O governo do presidente Luiz Inácio Lula da Silva (PT) considera mais provável a aplicação de uma tarifa adicional de 12,5% sobre produtos brasileiros exportados para os Estados Unidos, conforme proposta apresentada pelo Escritório do Representante Comercial dos EUA (USTR).
A medida faz parte de uma investigação que analisou a atuação de diversos países no combate à entrada de mercadorias produzidas com trabalho forçado. Segundo o relatório, o Brasil está entre as nações que não teriam implementado mecanismos considerados eficazes para impedir esse tipo de importação.
Além do Brasil, a lista inclui países como China, Argentina, Austrália, Japão, Reino Unido, Índia e África do Sul.
De acordo com integrantes do governo brasileiro, a eventual sanção é vista como mais difícil de ser revertida por envolver uma pauta internacionalmente sensível, relacionada ao combate ao trabalho escravo e à proteção dos direitos trabalhistas.

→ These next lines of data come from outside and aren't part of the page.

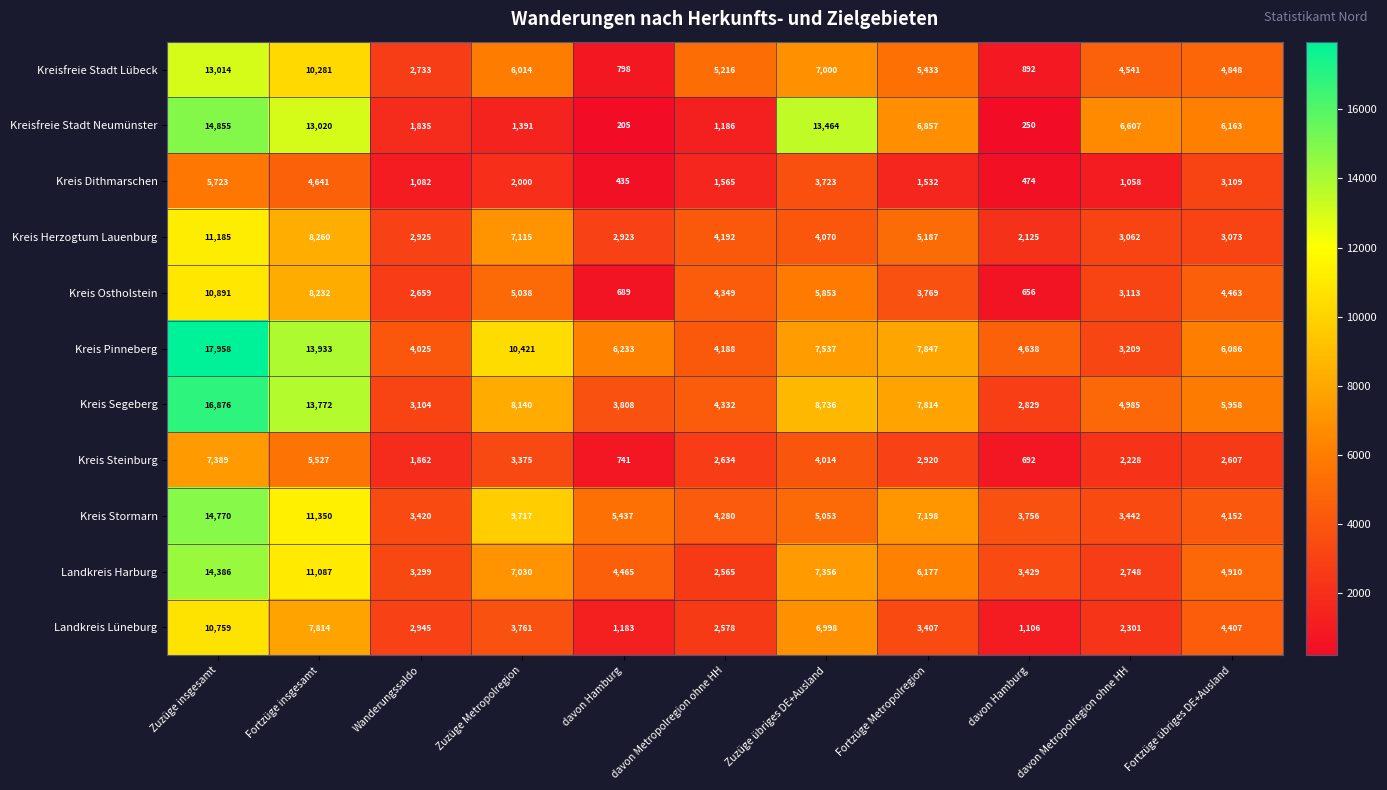

How many data points does each series have?

11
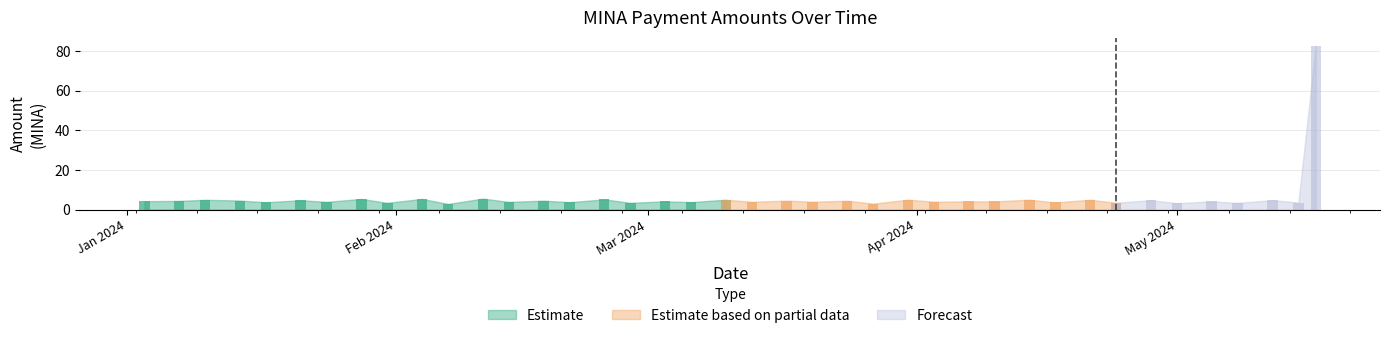

What is the total value across all series at 2024-05-08?

3.4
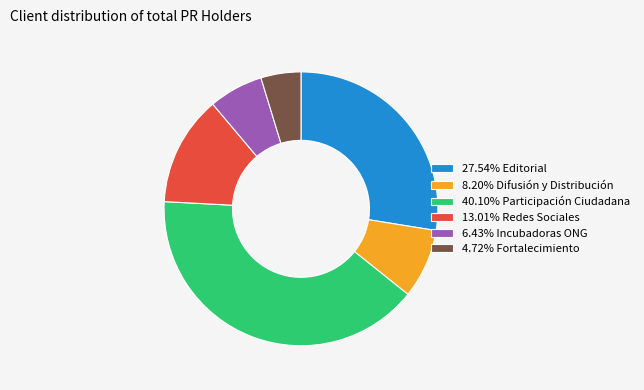

Count the number of slices in the pie.

6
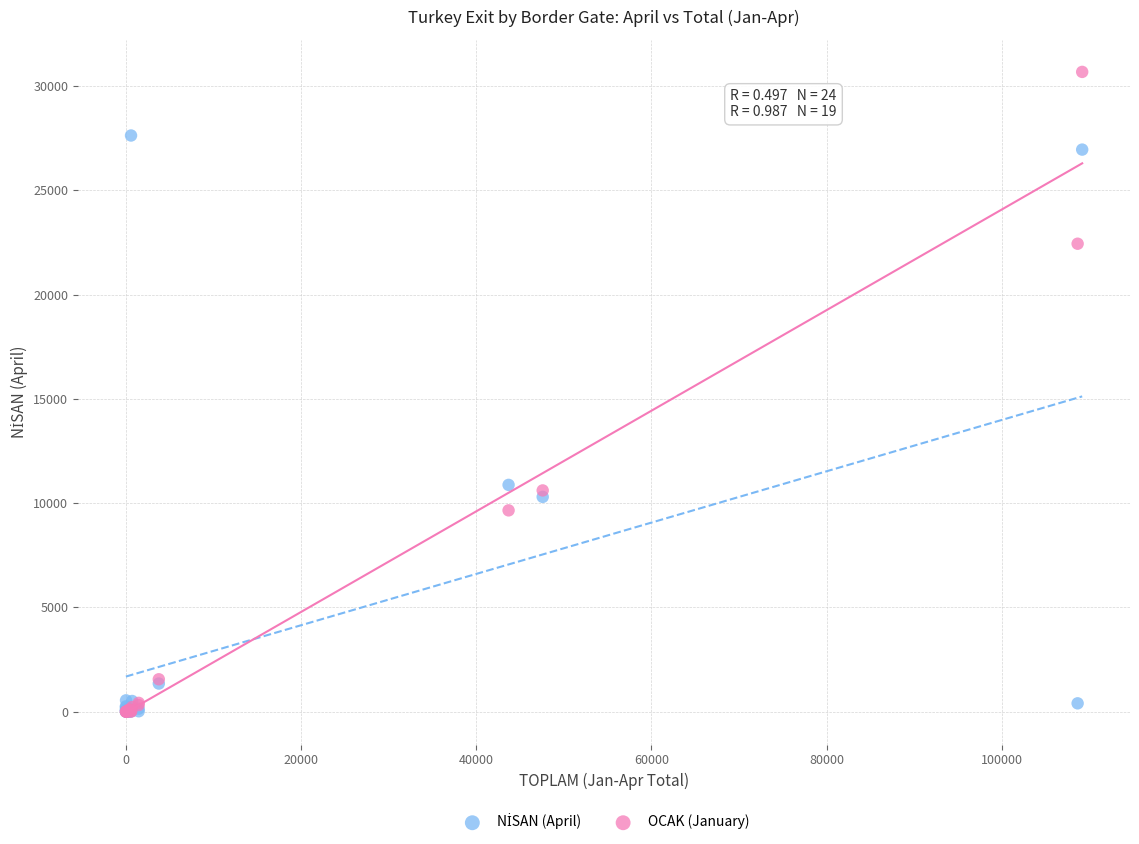

Which series reaches the maximum Y coordinate?

OCAK (January)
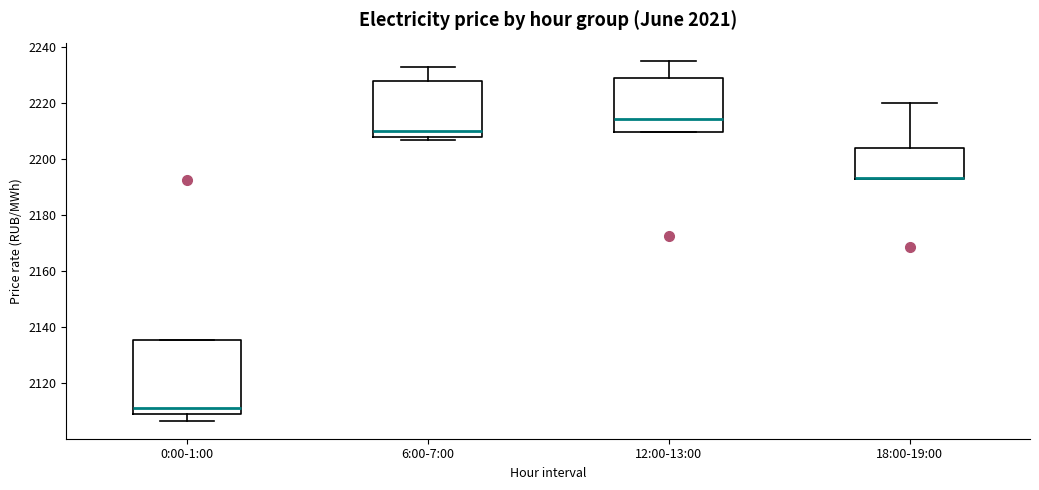

Reading left to right, transcribe this box plot: for each box, give where its median line is, the range the box spans, and where its two whiskers end, as read against the y-axis. The values are not printed on the chart, so give them approximately, as read against the axis.

0:00-1:00: median 2112, box 2108 to 2136, whiskers 2106 to 2136
6:00-7:00: median 2210, box 2208 to 2228, whiskers 2206 to 2232
12:00-13:00: median 2214, box 2210 to 2228, whiskers 2210 to 2236
18:00-19:00: median 2194 (drawn on the box's lower edge), box 2192 to 2204, whiskers 2192 to 2220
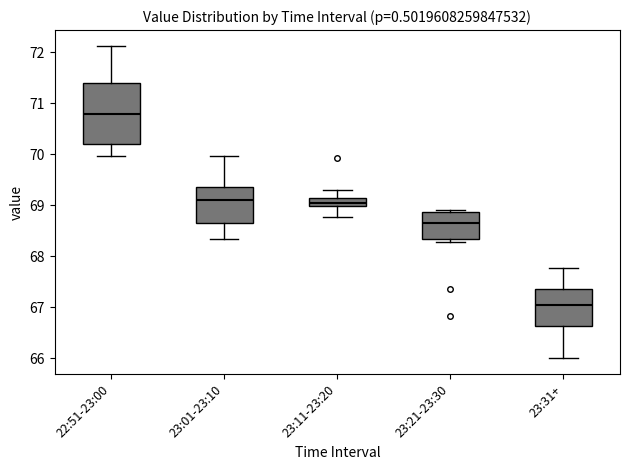

Reading left to right, read every box against the y-axis: the position of its median line, the range the box covers, and the ends of its whiskers. The values are not printed on the chart, so give them approximately, as read against the axis.

22:51-23:00: median 70.8, box 70.2 to 71.4, whiskers 70.0 to 72.1
23:01-23:10: median 69.1, box 68.7 to 69.4, whiskers 68.4 to 70.0
23:11-23:20: median 69.0 (just above the box's lower edge), box 69.0 to 69.2, whiskers 68.8 to 69.3
23:21-23:30: median 68.7, box 68.3 to 68.9, whiskers 68.3 (just below the box's lower edge) to 68.9 (just above the box's upper edge)
23:31+: median 67.1, box 66.6 to 67.4, whiskers 66.0 to 67.8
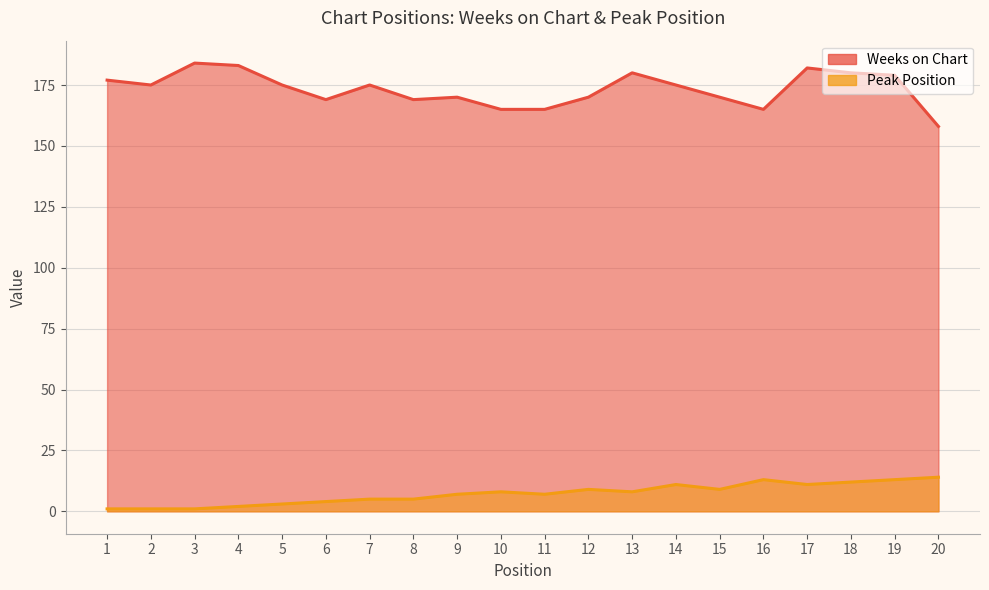

Reading left to right, transcribe all the data shown in this chart.

Weeks on Chart: 177	175	184	183	175	169	175	169	170	165	165	170	180	175	170	165	182	180	179	158
Peak Position: 1	1	1	2	3	4	5	5	7	8	7	9	8	11	9	13	11	12	13	14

Paralelamente, os Estados Unidos também avaliam a aplicação de uma tarifa adicional de 25% sobre produtos brasileiros em uma investigação específica voltada ao Brasil.
Nesse caso, o relatório cita temas como comércio digital, proteção à propriedade intelectual, combate à corrupção, desmatamento ilegal, mercado de etanol e o sistema de pagamentos instantâneos Pix.
A avaliação do governo brasileiro é que há mais espaço para negociação nessa segunda frente, por meio do grupo de trabalho bilateral criado entre os dois países.
Caso as duas propostas sejam aprovadas integralmente, a taxação sobre alguns produtos brasileiros poderia chegar a 37,5%.
As propostas ainda passarão por consultas públicas e audiências nos Estados Unidos antes de uma decisão definitiva da administração do presidente Donald Trump.
O governo brasileiro pretende intensificar as negociações nas próximas semanas para tentar reduzir ou evitar os impactos das medidas sobre as exportações nacionais.
A expectativa é que o tema também esteja entre os assuntos discutidos durante a reunião do G7, na França, evento que contará com a participação do presidente Luiz Inácio Lula da Silva e de Donald Trump ainda neste mês.